He let rip at former Australian Prime Minister John Howard and National Party President Peter Goodfellow who had been uncomplimentary about his decision to side with Labour over National after the election.
It got his gander up to the point where he appeared to equate Howard's words of sympathy to the National Party faithful with Russian interference in the US election.
Goodfellow was treated to a veiled threat of unknown variety should he repeat a description of Peters as a "whisky-swilling, cigarette-smoking, double-breasted and irrational bullet".
It was enough to push Peters to speak of himself in the third person – something he has previously described as the sign of a narcissist.
"What is not going to happen here is someone like him thinks he can have a free hit at Winston Peters," he said.
Howard's sin had been to make his statement without being able to "particularise with any exactitude" what he meant.
Exactitude was also occasionally missing from his own press conference.
He set out a plan to address the issue of deaths from synthetic cannabis. Asked how long he expected it to be before officials reported back on the synthetic cannabis problem, he said "I can't answer with any exactitude on that."
Asked about the East Asia Summit and ASEAN summits, he said there were five "special guests" at the ASEAN meeting. He rattled through four and then said the fifth had "temporarily passed my mind."
Five seconds later it slipped back in: "oh - Iran."
No biggie then.
There was less exactitude when he was asked about the NZ First succession plan. "I've never thought about it."

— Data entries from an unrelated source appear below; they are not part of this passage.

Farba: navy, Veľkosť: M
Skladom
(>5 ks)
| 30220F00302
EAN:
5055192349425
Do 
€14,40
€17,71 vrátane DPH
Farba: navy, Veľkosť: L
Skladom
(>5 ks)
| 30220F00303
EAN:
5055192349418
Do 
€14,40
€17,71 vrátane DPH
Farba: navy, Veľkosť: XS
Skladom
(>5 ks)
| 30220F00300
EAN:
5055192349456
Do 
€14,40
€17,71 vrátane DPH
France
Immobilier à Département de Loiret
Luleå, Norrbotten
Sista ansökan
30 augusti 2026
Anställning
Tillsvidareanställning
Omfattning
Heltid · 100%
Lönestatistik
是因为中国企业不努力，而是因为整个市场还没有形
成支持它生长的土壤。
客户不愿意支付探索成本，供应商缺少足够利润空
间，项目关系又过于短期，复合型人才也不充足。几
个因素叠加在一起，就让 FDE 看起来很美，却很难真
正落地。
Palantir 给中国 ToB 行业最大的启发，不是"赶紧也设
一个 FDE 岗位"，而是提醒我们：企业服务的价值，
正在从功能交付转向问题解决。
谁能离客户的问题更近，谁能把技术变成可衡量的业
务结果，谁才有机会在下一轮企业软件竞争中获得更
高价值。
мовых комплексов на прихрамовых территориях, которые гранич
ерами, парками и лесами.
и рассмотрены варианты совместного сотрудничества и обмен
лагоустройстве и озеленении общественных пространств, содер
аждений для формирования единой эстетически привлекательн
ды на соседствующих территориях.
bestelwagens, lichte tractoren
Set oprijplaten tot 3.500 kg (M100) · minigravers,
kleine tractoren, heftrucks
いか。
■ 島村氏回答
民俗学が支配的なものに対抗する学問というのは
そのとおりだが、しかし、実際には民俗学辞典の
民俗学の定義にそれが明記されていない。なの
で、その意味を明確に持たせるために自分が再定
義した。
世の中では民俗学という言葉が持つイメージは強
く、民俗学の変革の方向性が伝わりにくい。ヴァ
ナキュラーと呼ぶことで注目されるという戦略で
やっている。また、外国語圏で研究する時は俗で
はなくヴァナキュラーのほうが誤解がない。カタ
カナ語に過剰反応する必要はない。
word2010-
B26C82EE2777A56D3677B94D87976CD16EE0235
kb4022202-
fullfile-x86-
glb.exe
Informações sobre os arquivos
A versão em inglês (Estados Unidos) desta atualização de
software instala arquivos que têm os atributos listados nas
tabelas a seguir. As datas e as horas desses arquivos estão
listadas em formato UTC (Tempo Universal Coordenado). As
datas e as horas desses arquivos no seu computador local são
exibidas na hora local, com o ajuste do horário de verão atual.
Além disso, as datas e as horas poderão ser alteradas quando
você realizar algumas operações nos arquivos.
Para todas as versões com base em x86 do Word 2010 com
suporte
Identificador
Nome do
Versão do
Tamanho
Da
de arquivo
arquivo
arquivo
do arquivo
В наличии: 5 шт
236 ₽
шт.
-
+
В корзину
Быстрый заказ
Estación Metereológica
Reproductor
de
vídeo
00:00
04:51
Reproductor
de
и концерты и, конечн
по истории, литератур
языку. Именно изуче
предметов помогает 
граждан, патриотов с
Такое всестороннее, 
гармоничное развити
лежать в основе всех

Peters sought refuge from all this inexactitude in a rather surprising place: the polls.
Despite a long history of scorning polls as a pile of tripe, Peters had kicked off his final presser by boasting that in his time in power (all six weeks of it), the governing parties had increased their support in a poll.
When asked for the details of this poll, he declined to provide numbers or even say what poll it was, saying only it was "encouraging" and "more accurate" than everybody else's polls.
That presumably means NZ First was over the five per cent mark, somewhere it has not ventured for some time in other polls.